2. Study Area and Data Sources

2.1. Study Area

This study selected China’s mainland as the study area, excluding the Hong Kong, Macao, and Taiwan provinces because of insufficient relevant statistical data. China’s administrative divisions have a spatial hierarchical structure. The socio-economic policies are conveyed through multiple levels of government, including the provincial, prefecture, and county levels [42,52]. Currently, there are 31 province-level regions, including 22 provinces, 5 autonomous regions, and 4 municipalities (Beijing, Shanghai, Tianjin, and Chongqing) (Figure 2). Thus, province-level units, prefecture-level units, and county-level units were taken as the basic units to study the regional differences and spatial patterns for performing a multiscale analysis of China’s urban areas. It was noted that the areas of the four municipalities were smaller than the other provinces and autonomous regions. Consequently, Chongqing was merged into Sichuan to become part of the Sichuan prefecture, Beijing and Tianjin were merged into Hebei, and Shanghai was merged into Jiangsu to maintain the integrity of the embedded structure.
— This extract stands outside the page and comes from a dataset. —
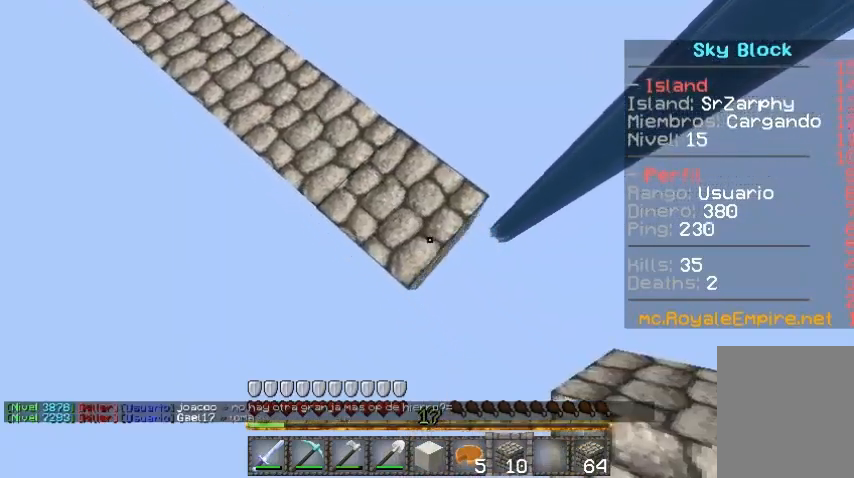
{"keys": ["d", "s"], "mouse": ["right"], "events": []}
Therefore, 27 province-level units, 333 prefecture-level units, and 2845 county-level units were taken as the objects of this study at the national level.

2.2. Data Sources

The NPP-VIIRS data, the DMSP-OLS data, the administrative vector boundary, and statistical data (population, GDP, EPC) were used in this study.
The NPP-VIIRS nighttime light monthly composite data with an image resolution of 15 arc-second geographic grids (approximately 500 m) from 2012 to 2018 were obtained from the National Oceanic and Atmospheric Administration’s National Geophysical Data Center (NOAA/NGDC) website, which are available free of charge for users. Figure 3 shows the original NPP-VIIRS data. The Version 4 DMSP-OLS nighttime stable light yearly composite data with an image resolution of approximately 30 arc seconds (approximately 1 km) for 2012 were used in this study. This dataset was also downloaded from the NOAA/NGDC website (https://ngdc.noaa.gov/eog/index.html). The vector boundary data of the administrative divisions of mainland China, including the national, provincial, prefectural, and county boundaries, were obtained from the National Geomatics Center of China. The socio-economic indicators, which included the total population in each province, the GDP, and EPC, were obtained from the China Statistics Yearbook, 2012–2017. Unfortunately, the China Statistics Yearbook, 2018 was not yet available.
To maintain spatial consistency, all the spatial data were projected into an Albers equal-area conic projection with reference to the WGS84 datum and resampled to a spatial resolution of 500 m based on a nearest-neighbor resampling algorithm (excluding administrative boundaries). The nighttime light images of mainland China were extracted from the DMSP-OLS and NPP-VIIRS global datasets by using a polygon-shaped mask of the national boundary of China with a 5 km buffer.

3. Methods

3.1. Correction of the NPP-VIIRS Data

The NPP-VIIRS data were from the second-generation nighttime light data products, which were released in 2012. Compared with the first-generation nighttime light data, DMSP-OLS data, the NPP-VIIRS data had some advantages. First, as a new generation of nighttime light data, the spatial resolution, temporal resolution, and radiation resolution of the NPP-VIIRS data had been greatly improved; therefore, these data were more suitable for the study of human economic and social activities. Additionally, global nighttime lights were detected using the same sensor, making nighttime lights comparable across different regions. Since April 2012, the NPP-VIIRS data has been updated quickly and is released once a month, which is conducive to real-time monitoring of global urban development and dynamic assessment of the urban scale distribution. Second, the NPP-VIIRS data employs onboard calibration (not available for the DMSP-OLS data), which increases the data quality. Third, the wide-angle radiation detector of NPP-VIIRS eliminates the phenomenon of light oversaturation and enhances the detection sensitivity; additionally, there is no light saturation, since a wider radiometric detection range is used. The VIIRS day/night band on the Suomi NPP has a specified dynamic range of approximately seven orders of magnitude, i.e., from 3 × 10−9 W·cm−2·sr−1 to 0.02 W·cm−2·sr−1, such that the sensors can detect even fainter lights. Different from DMSP-OLS, which discarded the effects of sunlight, glare, moonlight, clouds, and auroras, the NPP-VIIRS datasets obtained from NOAA is not filtered to screen out lights from auroras, snow reflection, fires, boats, other temporal lights, and background noise. The noise in the datasets affects the accuracy of the data regression between GDP and total nighttime light data of NPP-VIIRS or the population and total nighttime light data of NPP-VIIRS; therefore, it cannot reflect the true situation regarding human activity and socio-economic activity. For example, some of the nighttime light values were extremely abnormal in the original 2012 NPP-VIIRS data (Figure 3).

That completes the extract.